October 13, 2011

More on the AADE Discussion

The challenges for the AADE are many and varied. Will they be able to rise to the challenge and meet many of their goals? This remains to be seen, but they are starting to make improvements, all be it at a snails pace. Of the five changes spelled out in Amy's article in 2007, all of them need further work although some of the changes are beginning to have progress. I would rate the progress to date as a D+.

Some of the new challenges for AADE have not even appeared on their radar, but must be strongly considered. Number one is a field that very few are giving any attention, prediabetes. They could suggest a new term to the ADA. They could lobby for Medicare, Medicaid, and medical insurance to enter the preventive medicine field and help people delay the onset of full-blown type 2 diabetes. This could result in cost savings for everyone. Along with this would be putting the use of Metformin before the FDA as approved for prediabetes. Failing that, at least working with physicians to use it “off label”.

Number two is a big one. Start discussing insulin at diagnosis. Eliminate the myths about insulin and show the physicians that you know how to handle insulin. You do it now for people with type 1 diabetes, and type 2 should be easier since early on after diagnosis, our bodies still have the ability to produce some insulin. Our highs are not as high or our lows are not as low. Yes, caution with hypoglycemia is important, but often not as dangerous people with type 2 diabetes.

Insulin can be an important tool in the early stages of type 2 diabetes as it allows for quicker management and can be temporary management until those that need to work their weight down have reduced their weight. Yes, insulin can add weight if they remain sedentary. Then once management had been in place and weight is dropping, movement to oral medication or no medications may be possible. Insulin should never be the medication of last resort. By then much of the damage has been done or started and diabetes management will be more difficult.

Third, because type 2 people vary so much in the carbohydrates they can consume and still maintain blood glucose levels – like a bell curve, some at each end of the curve, tolerance for different levels of carbohydrates is a must and not the mantra of 60 carbs per meal. In following the above, please be careful of the whole grains mantra, as wheat and many of the whole grains raise blood glucose more than many people are able to manage.

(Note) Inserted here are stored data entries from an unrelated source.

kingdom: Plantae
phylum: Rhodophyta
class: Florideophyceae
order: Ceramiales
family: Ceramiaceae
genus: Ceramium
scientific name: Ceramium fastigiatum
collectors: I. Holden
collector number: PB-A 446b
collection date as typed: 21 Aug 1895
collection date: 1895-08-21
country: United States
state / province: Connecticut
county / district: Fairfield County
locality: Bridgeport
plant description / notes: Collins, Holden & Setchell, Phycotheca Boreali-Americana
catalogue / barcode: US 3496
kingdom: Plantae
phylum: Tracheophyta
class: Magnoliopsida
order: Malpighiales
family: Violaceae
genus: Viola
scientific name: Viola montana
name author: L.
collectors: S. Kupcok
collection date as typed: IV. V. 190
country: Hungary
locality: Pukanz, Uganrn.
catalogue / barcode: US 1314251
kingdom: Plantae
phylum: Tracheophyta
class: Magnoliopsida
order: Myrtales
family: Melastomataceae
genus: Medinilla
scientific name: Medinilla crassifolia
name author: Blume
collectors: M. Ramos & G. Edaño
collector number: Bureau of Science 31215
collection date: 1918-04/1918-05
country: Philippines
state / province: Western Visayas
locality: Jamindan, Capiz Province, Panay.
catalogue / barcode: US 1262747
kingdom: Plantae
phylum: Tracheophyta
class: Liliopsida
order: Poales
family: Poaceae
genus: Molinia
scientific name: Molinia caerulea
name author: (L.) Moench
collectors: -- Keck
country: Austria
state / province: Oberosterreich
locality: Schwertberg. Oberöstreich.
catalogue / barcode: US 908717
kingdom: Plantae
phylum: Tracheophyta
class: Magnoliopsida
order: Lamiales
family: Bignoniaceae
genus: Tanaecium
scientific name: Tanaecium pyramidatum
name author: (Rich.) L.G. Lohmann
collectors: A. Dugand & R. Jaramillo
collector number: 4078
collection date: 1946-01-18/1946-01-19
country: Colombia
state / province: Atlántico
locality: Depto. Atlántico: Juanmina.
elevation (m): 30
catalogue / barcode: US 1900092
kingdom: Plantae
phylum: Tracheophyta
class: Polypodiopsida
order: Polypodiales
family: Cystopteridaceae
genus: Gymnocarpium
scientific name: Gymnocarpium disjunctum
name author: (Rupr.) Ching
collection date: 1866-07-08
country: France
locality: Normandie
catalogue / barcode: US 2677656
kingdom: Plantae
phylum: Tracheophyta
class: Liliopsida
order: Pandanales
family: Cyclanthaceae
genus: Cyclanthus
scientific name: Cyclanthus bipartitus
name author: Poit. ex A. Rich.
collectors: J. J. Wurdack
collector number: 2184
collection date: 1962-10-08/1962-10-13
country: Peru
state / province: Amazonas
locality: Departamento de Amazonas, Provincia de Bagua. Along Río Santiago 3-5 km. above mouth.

Fourth, instead of using fear like many physicians and CDEs are prone to do, take a positive attitude and explain what blood glucose levels above 140 mg/dl can cause and especially above 180 mg/dl. This would include the problems of cardiovascular disease, retinopathy, nephropathy, and potential hearing lose from high blood glucose levels and high blood pressure. Also, take time to explain other autoimmune disease and the signs and symptoms associated with each, like celiac disease.

People with type 2 diabetes are not exempt from these diseases and need to be aware of them. Then cover the tests needed that certain oral medications can cause like Metformin over time can cause a decrease in B12 levels and other medications can deplete to body of other vitamins and some minerals. Cover the thyroid and the signs and symptoms of thyroid problems and the TSH test.

It is important that the AADE become more patient centered and do more for the patient in education. We all need the above information and with the previous five blogs and this blog, I hope that I have offered some goals that can be met and some challenges for the future. I must admit that the attitudes I have encountered from many CDEs, has soured me on the profession. The CDEs that are doing great work are the ones that give me hope and as a patient with type 2 diabetes and on insulin, we need all the hope and positive attitudes we can get.

I will be watching the actions of the AADE and will continue to comment on the positive activity or lack of improvements.